We investigated HLA-A, -B and -C allele and haplotype variation in 50 healthy, unrelated individuals recruited from the SAM population. Buffy coats stored at −80 °C were available for 40 individuals from the Electricity Supply Commission (ESKOM) cohort [9], while an additional 10 volunteers were recruited from staff/students at the National Institute for Communicable Diseases, the University of the Witwatersrand (WITS) Medical School and the WITS Donald Gordon Medical Centre in Johannesburg. Ethnicity was self-determined by each participant and signed consent was also obtained. Ethics approval was granted by the Human Research Ethics Committee (Medical) of the WITS medical faculty.

Genomic DNA was extracted from buffy coats or fresh whole blood using the QiaAmp DNA blood mini kit (Qiagen, Hilden, Germany) and quantified using a nanodrop spectrophotometer (Thermo Scientific, Waltham, USA). The sequence-based typing (SBT) resolver kit (Conexio Genomics, Fremantle, Australia) was used to generate HLA-A, -B and -C amplicons for DNA sequencing as described by the manufacturers. PCR products were purified using Agencourt Ampure XP magnetic bead separation (Becton-Dickenson, Franklin lakes, USA). Sequence products were generated using the BigDye terminator v3.1 cycle sequencing kit (Life Technologies, Carlsbad, USA), purified using ethanol-sodium acetate precipitation and resolved on an ABI3100 PRISM Genetic Analyser (Life Technologies, Carlsbad, USA).
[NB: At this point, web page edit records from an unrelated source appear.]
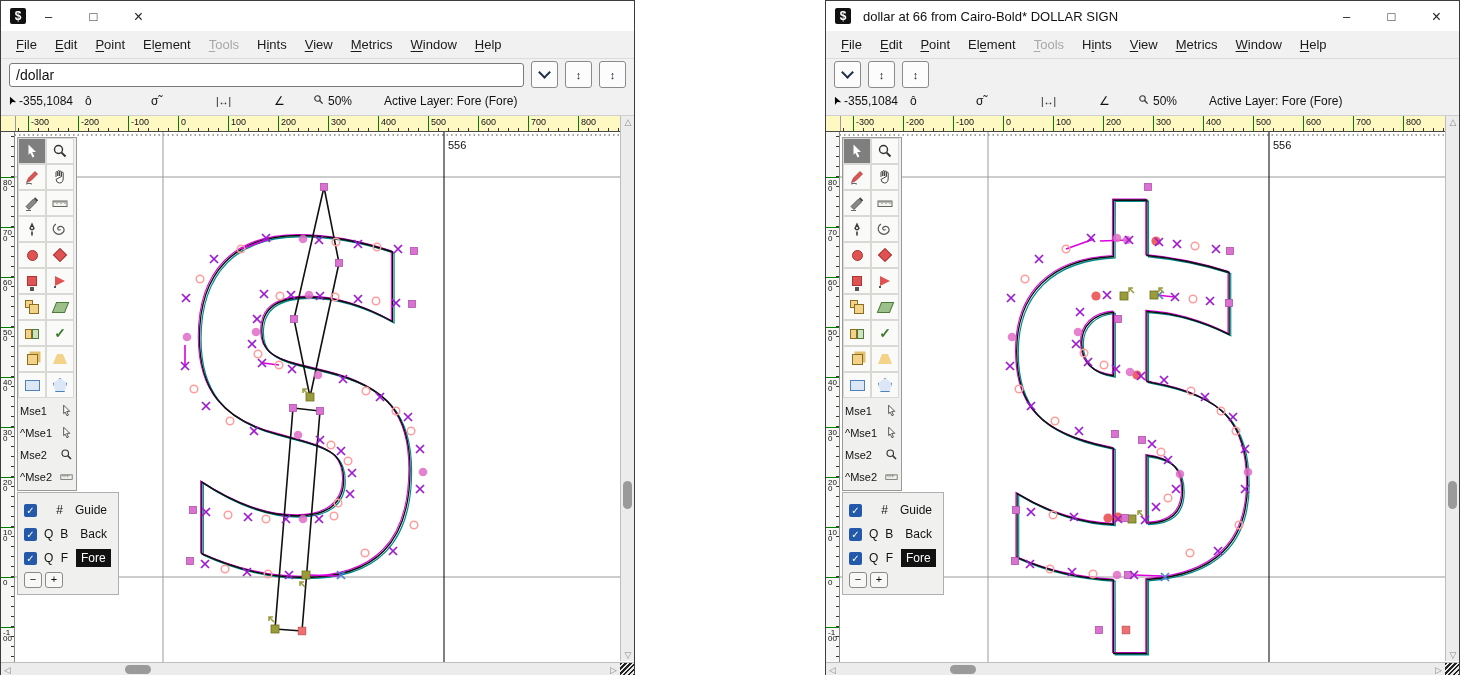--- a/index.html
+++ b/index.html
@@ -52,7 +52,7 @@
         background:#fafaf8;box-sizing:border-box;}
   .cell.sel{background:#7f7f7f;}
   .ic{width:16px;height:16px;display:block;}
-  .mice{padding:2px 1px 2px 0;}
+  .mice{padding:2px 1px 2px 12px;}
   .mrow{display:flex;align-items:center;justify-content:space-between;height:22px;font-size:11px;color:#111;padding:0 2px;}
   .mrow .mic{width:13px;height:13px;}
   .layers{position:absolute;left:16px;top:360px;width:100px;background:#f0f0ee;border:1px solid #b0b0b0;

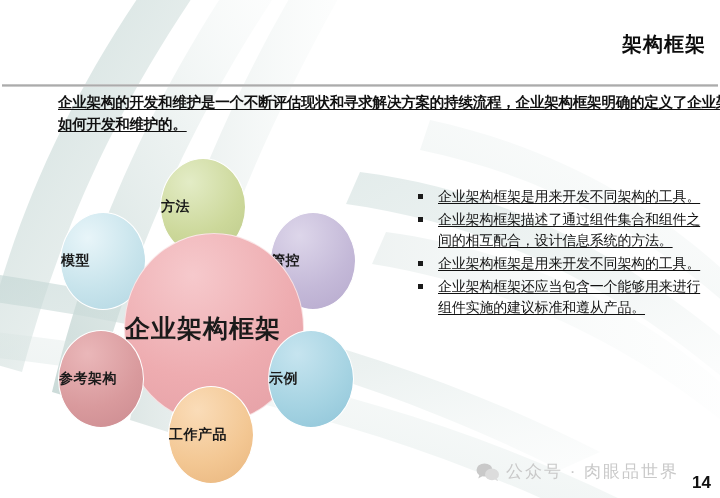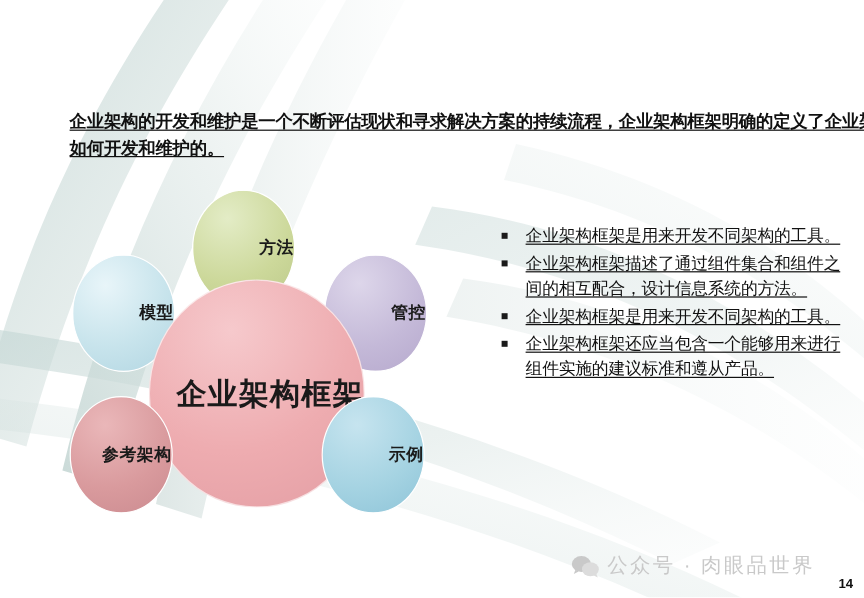--- a/index.html
+++ b/index.html
@@ -213,6 +213,10 @@
     <path d="M430,120 C 560,148 660,208 740,286 L 740,316 C 646,232 546,176 420,150 Z" fill="url(#sw2)" opacity="0.4"></path>
   </svg>
 
+  <div id="header">
+    <div id="slide-title">架构框架</div>
+    <div id="header-rule"></div>
+  </div>
 
   <div id="lead-paragraph">企业架构的开发和维护是一个不断评估现状和寻求解决方案的持续流程，企业架构框架明确的定义了企业架构如何开发和维护的。</div>
 

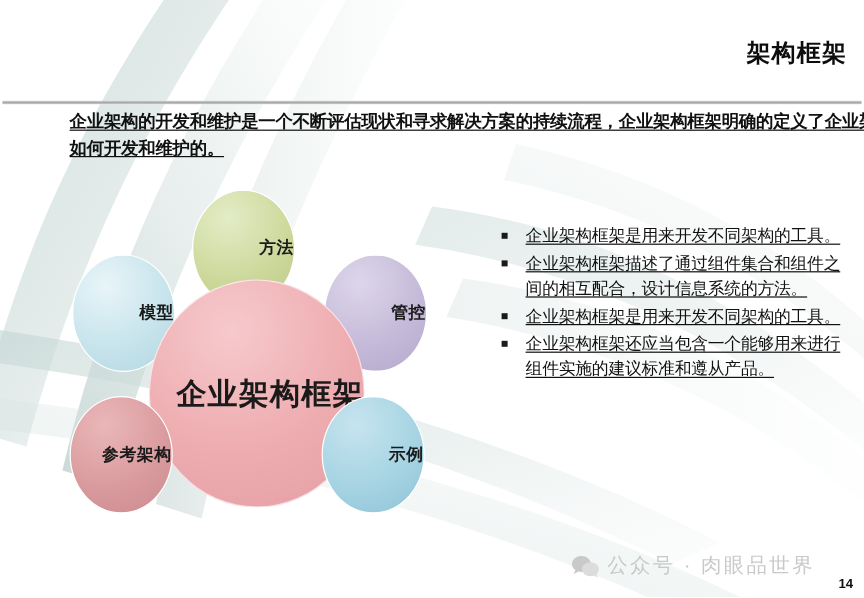--- a/index.html
+++ b/index.html
@@ -82,7 +82,7 @@
     border-radius: 50%;
     display: flex;
     align-items: center;
-    justify-content: flex-end;
+    justify-content: flex-start;
     box-sizing: border-box;
   }
   .bubble > span {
Alleles were assigned using ASSIGN-SBT v4.7 software (Conexio Genomics, Fremantle, Australia) and v3.13.1.4 of the IPD-IMGT/HLA reference database released on July 25, 2013. No additional molecular-based methods were employed to resolve ambiguities, however, the following steps were taken to exclude unlikely allele combinations from the ambiguity list: (i) analysis using the SBT software was initially used interrogate differences in exons 1–4 for HLA-A/B and exons 1–8 for HLA-C, (ii) since partial 5′UTR and introns 1,2 for HLA-A/B and partial 5′UTR, introns 1,2,4–7 and partial 3′UTR sequences were also generated, these differences could also be analysed by manual editing using the SBT software, (iii) likely allele combinations were based on “Common” and “Well-Documented” alleles listed in version 2.0.0 of the “Common and Well-Documented HLA alleles catalogue” updated in 2012 [10], (iv) in some cases, other studies investigating the same population [7] or ancestral populations such as South African black and Caucasian populations [9] were consulted and finally, (v) haplotype data available on the Allele Frequency Net Database (AFND) was also used to confirm linkage of HLA-A, -B and -C alleles [11]. Allele frequencies, haplotypes and deviations from Hardy-Weinberg equilibrium were calculated using the PyPop-Win32-0.7.0 software program available online (www.pypop.org) [12].

Overall, no deviations from Hardy-Weinberg equilibrium were detected at HLA-A, -B and -C loci (p = 0.1852, p = 0.4713 and p = 0.3362, respectively). The number of unique HLA-A, -B and -C alleles identified was n = 24, n = 43 and n = 25, respectively (Table S1). HLA-A*02:01:01:01, -B*07:02:01 and -C*06:02:01:01 were the most common alleles detected at frequencies of 0.21, 0.08 and 0.12, respectively (Table S1). HLA-A*03:01:01:01-B*07:02:01-C*07:02:01:01 was the most common haplotype detected at a frequency of 0.04, from a total of 81 unique haplotypes identified (Table S2).

The SAM population is a relatively understudied ethnic group of South Africa, and this report may contribute to a better understanding of disease susceptibility related to immune function. Data has been deposited in the AFND database under the identifier 3395.